If Filippo Inzaghi was born offside and Patrick Vieira perennially one yellow card away from suspension, what of Harry Kane?
This morning, the football associations of England and Wales announced via a joint statement along with some other European nations that their captains would no longer wear ‘One Love’ armbands. This was in response to FIFA’s threat of “sporting sanctions”, including an immediate yellow card.
What a mess. The armband was already barely a statement to begin with, devised to say something amorphous about diversity without getting anyone into trouble. Indeed, the only thing that gave it any power was FIFA’s threat.
Contrast with the protest of the Iranian players, who refused to sing their country’s national anthem as a statement against the regime in Tehran, which has engaged in a brutal crackdown against women-led demonstrations sparked by the death in custody of Mahsa Amini.
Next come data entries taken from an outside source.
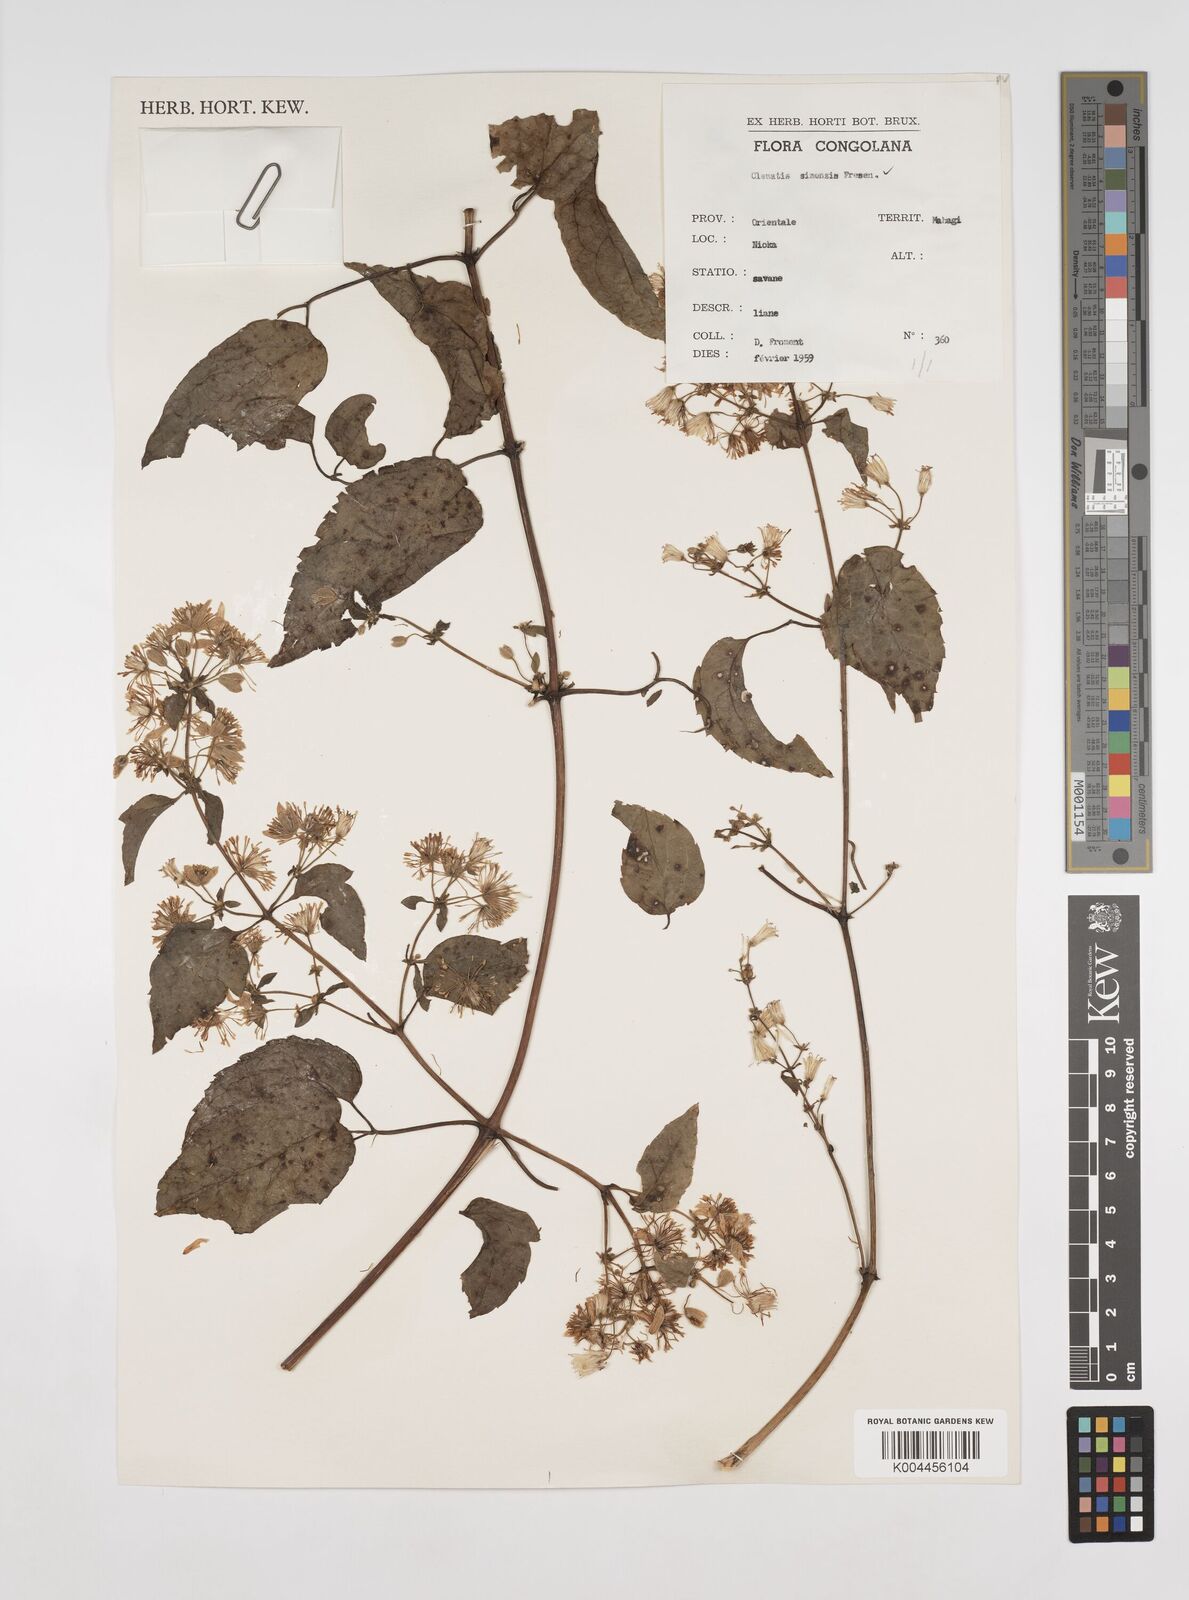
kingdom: Plantae
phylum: Tracheophyta
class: Magnoliopsida
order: Ranunculales
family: Ranunculaceae
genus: Clematis
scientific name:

A protest made all the more powerful by the knowledge there will be consequences for their actions, certainly greater than a yellow card.
This isn’t to throw Kane under the bus, which would almost certainly see him ruled out of the tournament. The England captain would not have been put in this position had a series of events not occurred, from the awarding of the tournament in the first place to FIFA’s threat of sanctions.
The point is, if the FA was always going to back down in the face of even mild retribution, it shouldn’t have made the suggestion. We’ve all learned the hard way – don’t offer to takeover loading the dishwasher from your partner if you don’t actually mean it. They may say ‘thanks’. England won the match 6-2.
Elsewhere in the paper, it was another bad weekend for collective action and the future of the world, as COP27 ended with barely a negative word to say about fossil fuels. Strong recommend for the speech made on the final day by outgoing COP26 president, Alok Sharma. It’s short and packed with well-earned fury.
In the comment pages, Melanie McDonagh says Shamima Begum ought to face justice in Britain because she is the product of this society we should come to terms with that.
Tanya Gold is reassessing her relationship with Twitter, “a place for performative decency, rather than the real kind.” While Charlotte Metcalfe, who’s struggled to sell her west London because of the pub next door, says it’s not an inconvenience – it’s a gift worth cherishing.
And finally, Lionel Messi and Cristiano Ronaldo break the internet in a new Louis Vuitton campaign. Which begs the question, could Gerrard and Lampard appear together in the same advert?